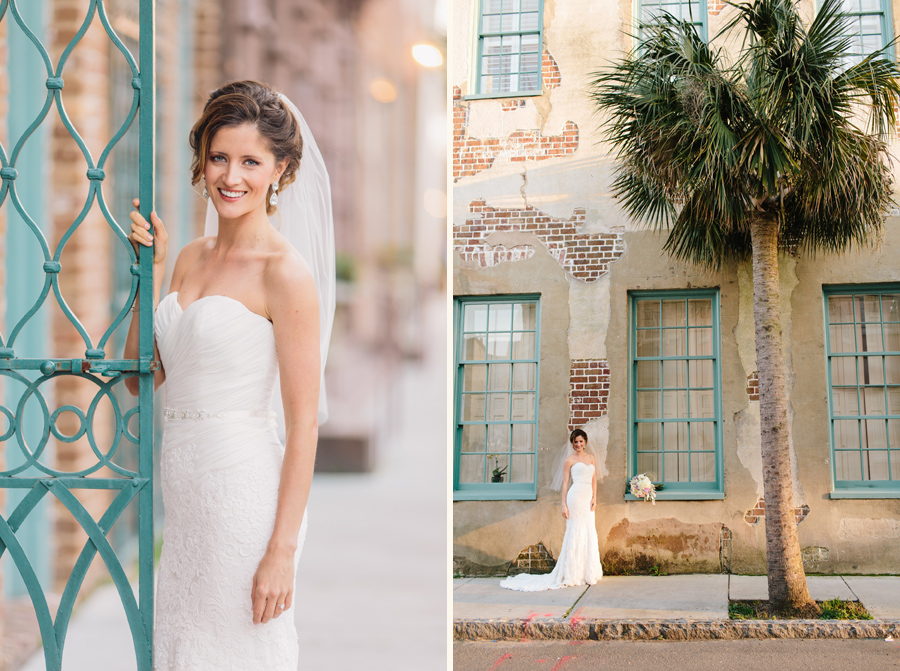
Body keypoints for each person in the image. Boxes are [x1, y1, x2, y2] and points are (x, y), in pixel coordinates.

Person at [123, 80, 334, 669]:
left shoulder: (285, 275)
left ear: (280, 170)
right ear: (202, 161)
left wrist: (282, 551)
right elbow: (145, 379)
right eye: (219, 158)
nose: (230, 176)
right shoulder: (188, 257)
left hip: (245, 498)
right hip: (185, 503)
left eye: (250, 161)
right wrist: (152, 273)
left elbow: (304, 425)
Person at [499, 428, 603, 591]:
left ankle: (588, 572)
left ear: (585, 442)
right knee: (575, 530)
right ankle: (573, 573)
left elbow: (594, 479)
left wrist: (594, 498)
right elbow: (564, 484)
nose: (578, 444)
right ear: (572, 443)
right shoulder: (569, 460)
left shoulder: (591, 458)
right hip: (575, 497)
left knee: (589, 530)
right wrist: (564, 505)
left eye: (581, 441)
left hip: (588, 497)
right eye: (575, 442)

▸ Problem details:
Each line holding "shoulder" should be copied from the material above.

▸ Expected output:
left shoulder: (285, 275)
right shoulder: (188, 257)
right shoulder: (569, 460)
left shoulder: (591, 458)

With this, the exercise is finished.